Was Frank proposing a system in which we encourage quick fixes to those faced with systemic oppression? I don’t think so. But the questions remain: Is it right to reappraise any injustice? At what point do we become complicit in perpetuating the injustice?
Wired for compassion
The last speaker, Amy Cameron, an assistant professor of psychiatry and human behavior at Alpert Medical School, gave a delightful lecture called “Compassion is the Answer.”
Cameron said that Charles Darwin theorized that “sympathy will have been increased through natural selection,” [something that social Darwinists of the early 20th century apparently missed]. We are wired for compassion and physiologically rewarded for it, Cameron argued. Compassion feels good.
Imagine having coffee with a friend telling you about a recent break-up. You might make the universal sign of compassion: put your hand over your heart, then take a deep sigh. The act of exhalation stimulates the vagus nerve: it slows your heart rate, drops your blood pressure, and stimulates the release of the feel-good hormone oxytocin. You don’t enjoy the suffering; rather, you enjoy the chance to alleviate it, if only by listening over a latte.
The compassionate parts of our brain are the last to stop developing, according to Cameron. It’s not until we are in our late 20s that we are fully mature in such “compassion zones,” she said. Could this be an example of neuroanatomy reflecting ethics? What does it mean that compassion takes so long to develop? Is this nature’s way of giving humans multiple chances to become good? It certainly suggests that compassion takes work.
The politics of compassion
Along those lines, one audience member admitted that he was “intolerant to intolerance.” This brought up a lively discussion about our current political climate.
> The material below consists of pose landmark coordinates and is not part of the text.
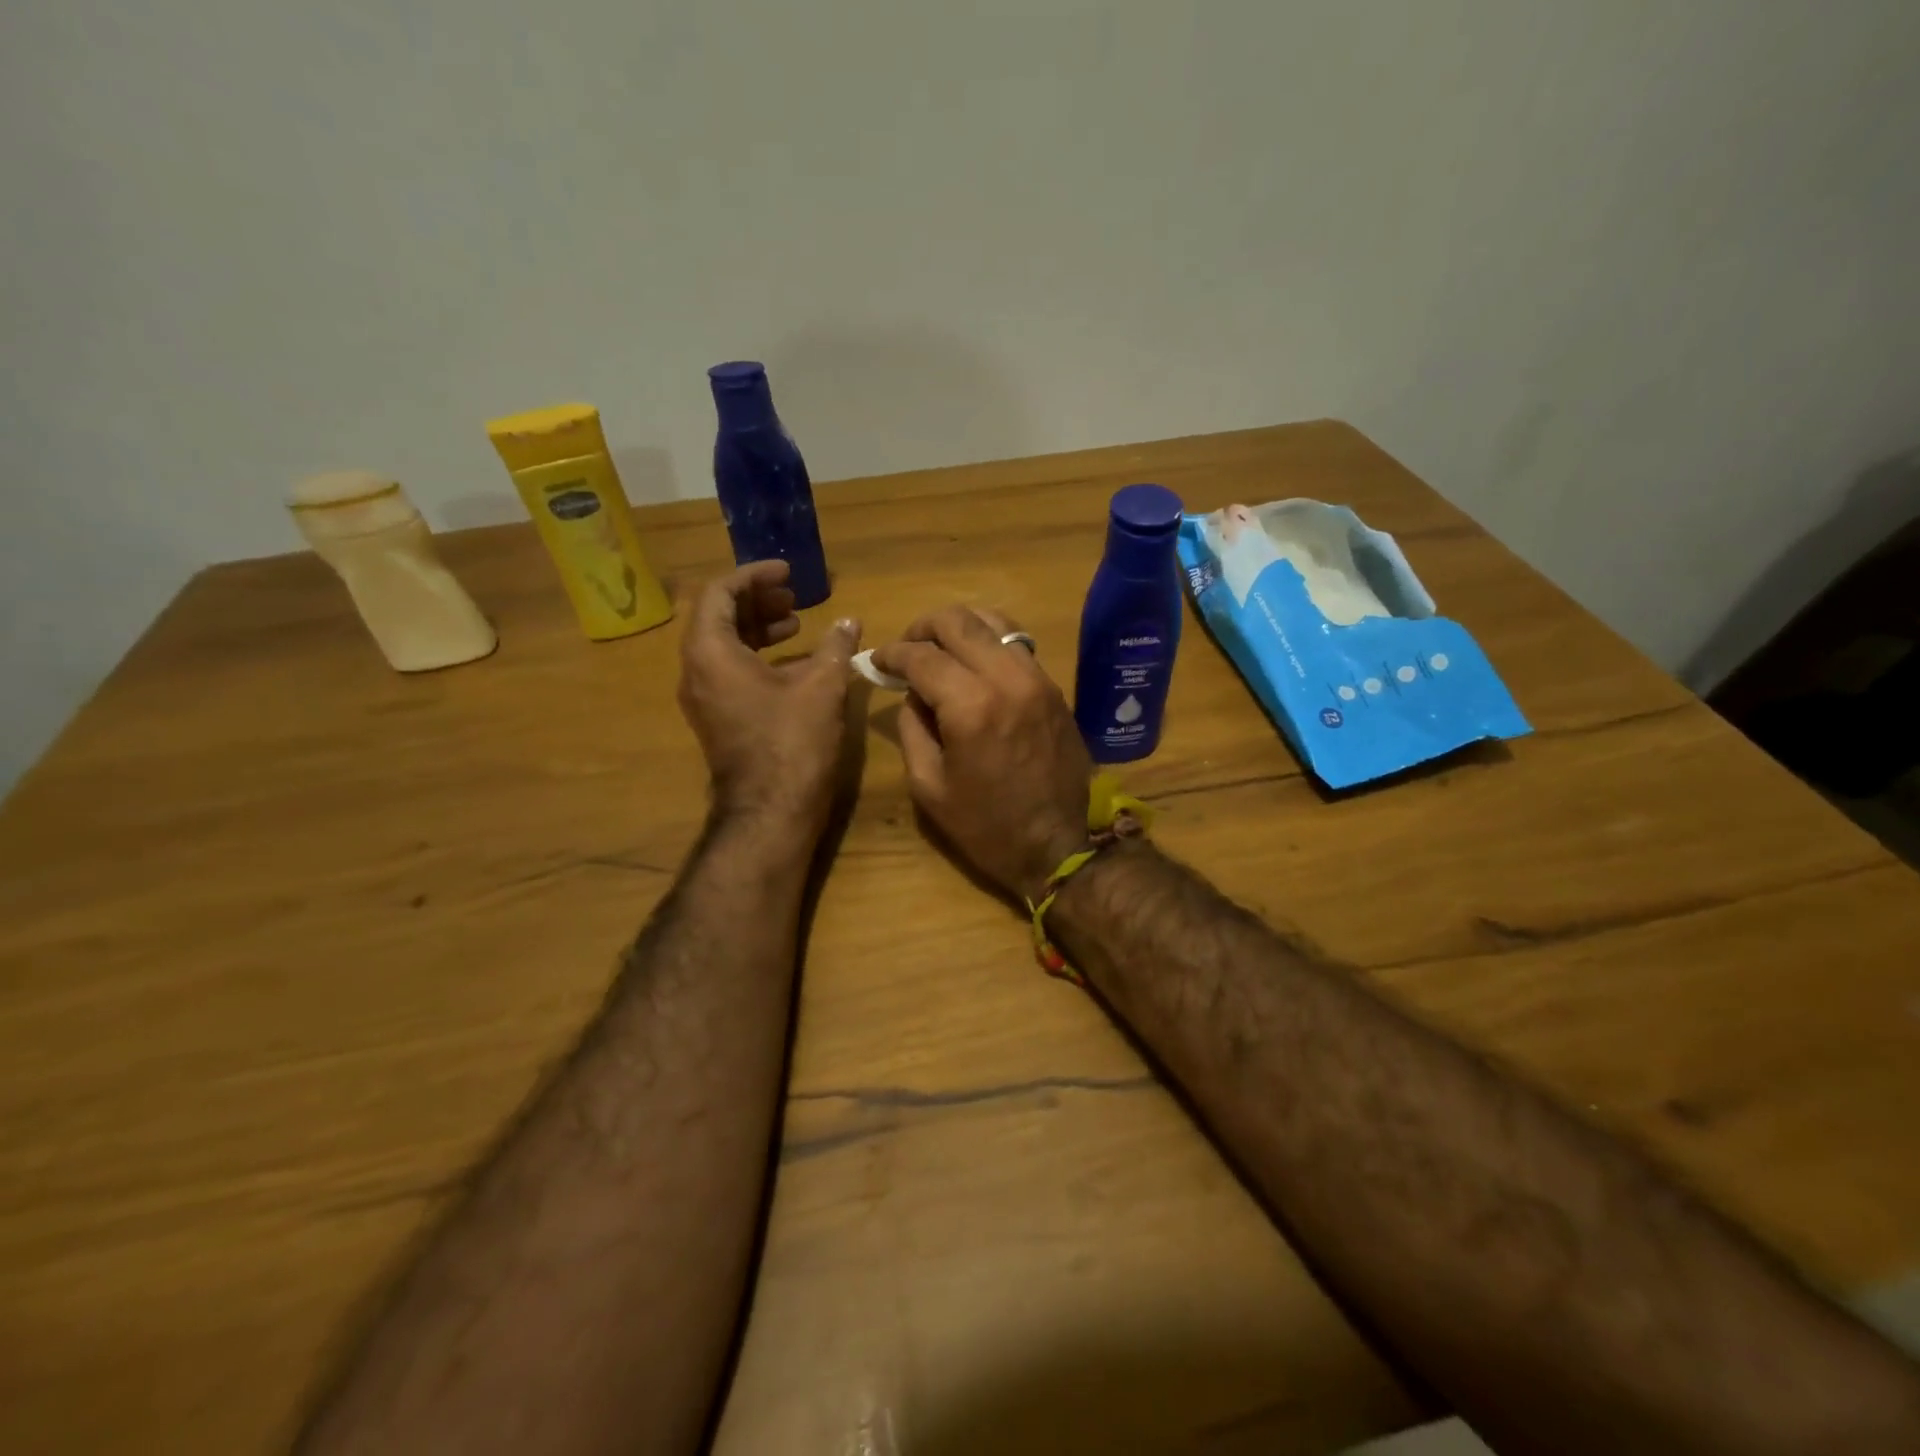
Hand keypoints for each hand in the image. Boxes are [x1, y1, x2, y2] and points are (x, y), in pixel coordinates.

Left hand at [677, 561, 860, 834]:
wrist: (771, 811)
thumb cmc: (792, 742)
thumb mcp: (822, 686)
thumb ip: (835, 646)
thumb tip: (849, 622)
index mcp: (710, 652)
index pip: (720, 592)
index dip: (755, 575)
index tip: (788, 572)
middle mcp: (696, 670)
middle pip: (718, 617)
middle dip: (757, 600)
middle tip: (795, 596)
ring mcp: (704, 698)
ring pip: (724, 645)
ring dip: (758, 628)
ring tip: (797, 623)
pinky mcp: (718, 719)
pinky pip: (729, 671)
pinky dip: (757, 656)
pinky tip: (795, 662)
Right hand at [872, 606, 1091, 901]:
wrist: (1058, 845)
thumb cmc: (986, 826)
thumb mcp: (929, 786)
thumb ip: (912, 728)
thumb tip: (912, 692)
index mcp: (971, 706)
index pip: (922, 655)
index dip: (892, 653)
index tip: (878, 661)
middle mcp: (1007, 679)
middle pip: (958, 622)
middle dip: (923, 628)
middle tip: (906, 648)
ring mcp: (1037, 678)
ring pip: (993, 622)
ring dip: (959, 627)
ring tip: (939, 648)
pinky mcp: (1053, 687)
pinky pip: (1017, 644)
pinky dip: (989, 640)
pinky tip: (973, 661)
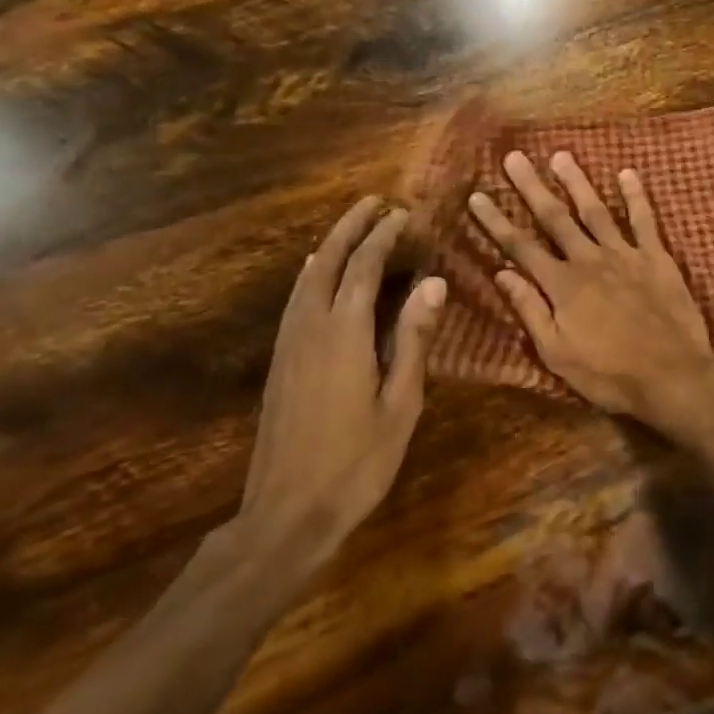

Cameron reminded us that, just maybe, there are reasons for the voting habits of extreme conservatives in America [of whom there seemed to be none in the audience]. Should liberals, for whom compassion is a kind of shibboleth, practice more compassion toward conservatives?
Usmani suggested that a compassionate approach might lead to better political outcomes. Perhaps we would see less reactionary voting habits if both parties felt listened to and heard. Again, this sounds like a practical, goal-directed approach toward injustice. But, like accepting a $2 offer in the ultimatum game, is it right?
A conversation shift such as this risks neglecting the people for whom the conversation was initially about: the truly marginalized.
Then again, perhaps some New Englanders, such as our northern neighbors in Suffolk County, Mass., who were recently reported in The Atlantic to be “the most politically intolerant” county in the U.S., could benefit with a lesson or two from these brain researchers at Brown.